Mission Springs Water District, one of Forshock's recent clients, provides water to Desert Hot Springs, located just north of Palm Springs and built on a natural hot mineral water aquifer. Mission Springs upgraded its pump station and reservoir controls at multiple sites to meet energy and reporting requirements. "The PLCs provide control for our video surveillance systems to monitor intrusion and security events," says Richard Johnson, water production supervisor at Mission Springs Water District. The PLCs are supplied by AutomationDirect (www.automationdirect.com), either the DL05 or the DL06 depending on the site.

The water district doesn't use HMIs at the remote sites, but instead connects each site to the central station HMI via MDS (www.microwavedata.com) UHF-licensed radios.

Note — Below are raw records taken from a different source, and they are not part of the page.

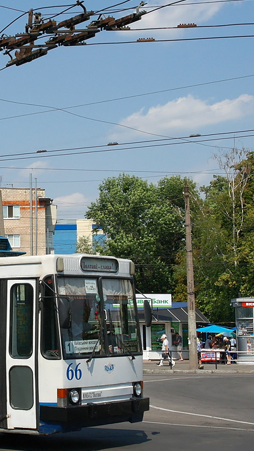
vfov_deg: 31.9
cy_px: 235
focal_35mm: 66
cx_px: -94
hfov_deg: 17.0
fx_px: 789
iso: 250
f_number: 8
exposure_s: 1/800
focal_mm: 24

At the central station, this HMI is used for display and reporting purposes.

Flexibility, security and reporting are important features for Mission Springs Water District. "Having the ability to remotely control and monitor VFDs allows us to adjust settings to maintain operation pressures and setpoints," notes Johnson. "The inclusion of on-site intrusion detection allows us to monitor potential threats to our customers' water supply. The HMI provides reporting features that we use to properly schedule maintenance of our motors and controls."

Before upgrading pump station controls, frequent trips were required to check status. Remote monitoring has eliminated most of those visits, and the video surveillance system provides detailed information about pump station conditions and operation, further reducing required trips to the site.

Constant monitoring of pump station components allows maintenance to be performed proactively on a planned basis. This saves money and cuts downtime as compared to servicing equipment on a calendar basis or at failure.

When the control system is located at a remote facility, reliability is an especially important consideration. "To date, we've had no failures directly related to the control system," recounts Johnson. "The HMI alarm software notifies our operators of potential problems quickly via text messaging and email. The latest versions include basic communications failure control based on duration of the outage and time of the day."

To clarify, in the current DL06 DirectLOGIC software, the real-time clock is used to measure the time since the last update from the central master station HMI. Should the time be longer than the configured delay at the site, the PLC at the site will enter into a local control mode, operating independently of the central station HMI.